|
Post by Fairweather on Jul 31, 2009 13:43:52 GMT -5
First it was Jane Austen who got the zombie treatment. I haven't read PRIDE AND PREJUDICE AND ZOMBIES yet; Ms. Vane has, so I'll leave it to her to cover that one. Adding zombies to great literature is catching on, though, as in a DC production of what happens when Shakespeare's HAMLET is--uh--zombified www.washingtonpost.com/wp-dyn/content/article/2009/07/30/AR2009073000901.htmlas it is in LIVING DEAD IN DENMARK. I keep waiting for somebody to drop in a line from M.R. James's story Count Magnus: maybe something like, "[Ophelia] should be sleeping, not walking. . ."
|
|
|
Post by Fairweather on Aug 4, 2009 10:18:10 GMT -5
|
|
|
Post by Fairweather on Oct 8, 2009 12:55:05 GMT -5
ARRRGGGGHHHH!!!! It's become a cottage industry: www.slate.com/id/2228262SENSE AND SENSIBILITY AND SEA MONSTERS. Colonel Brandon with an octopus face. (OMG. I WILL NOT go there.

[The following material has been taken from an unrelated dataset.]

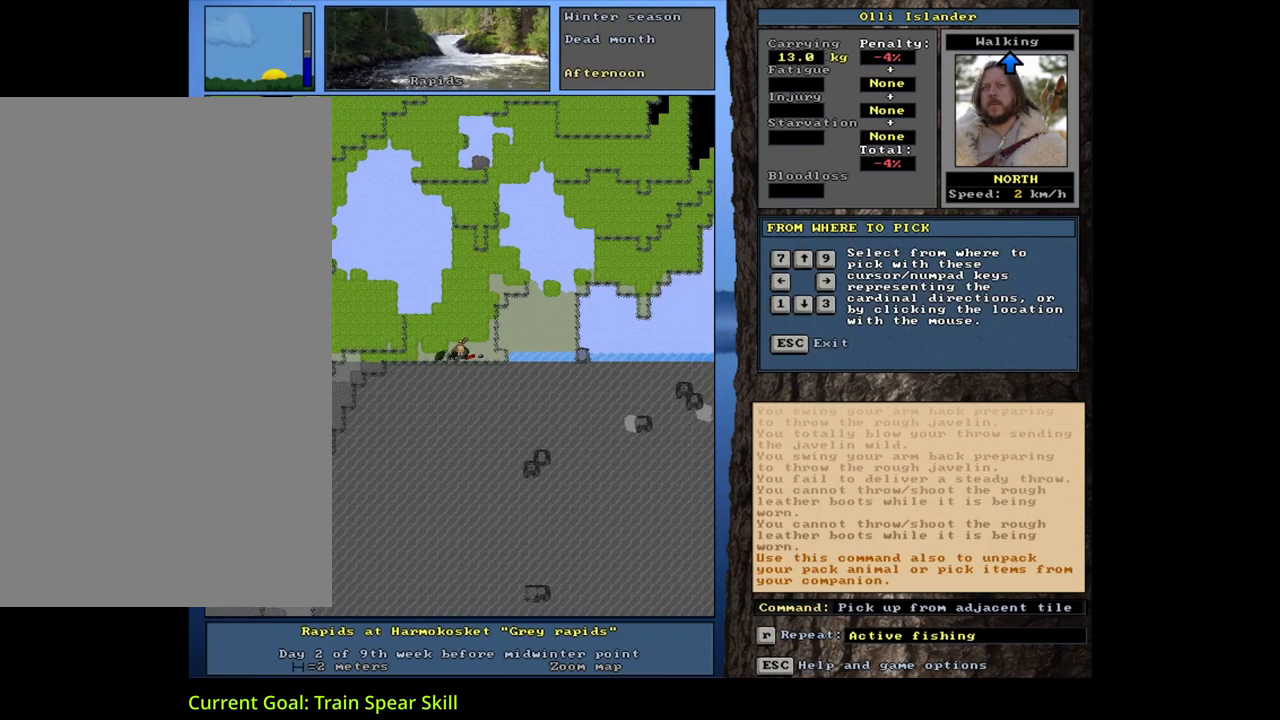
{"keys": [], "mouse": [], "events": [[83, "up", "down"], [183, "up", "up"]]}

I WILL NOT think of Alan Rickman with an octopus face!!!!)
|
|
|
Post by Harriet Vane on Oct 8, 2009 19:55:47 GMT -5
ARRRGGGGHHHH!!!! It's become a cottage industry: www.slate.com/id/2228262SENSE AND SENSIBILITY AND SEA MONSTERS. Colonel Brandon with an octopus face. (OMG. I WILL NOT go there. I WILL NOT think of Alan Rickman with an octopus face!!!!) I don't think I'm going there, either, Fair. Zombies were quite enough, thank you.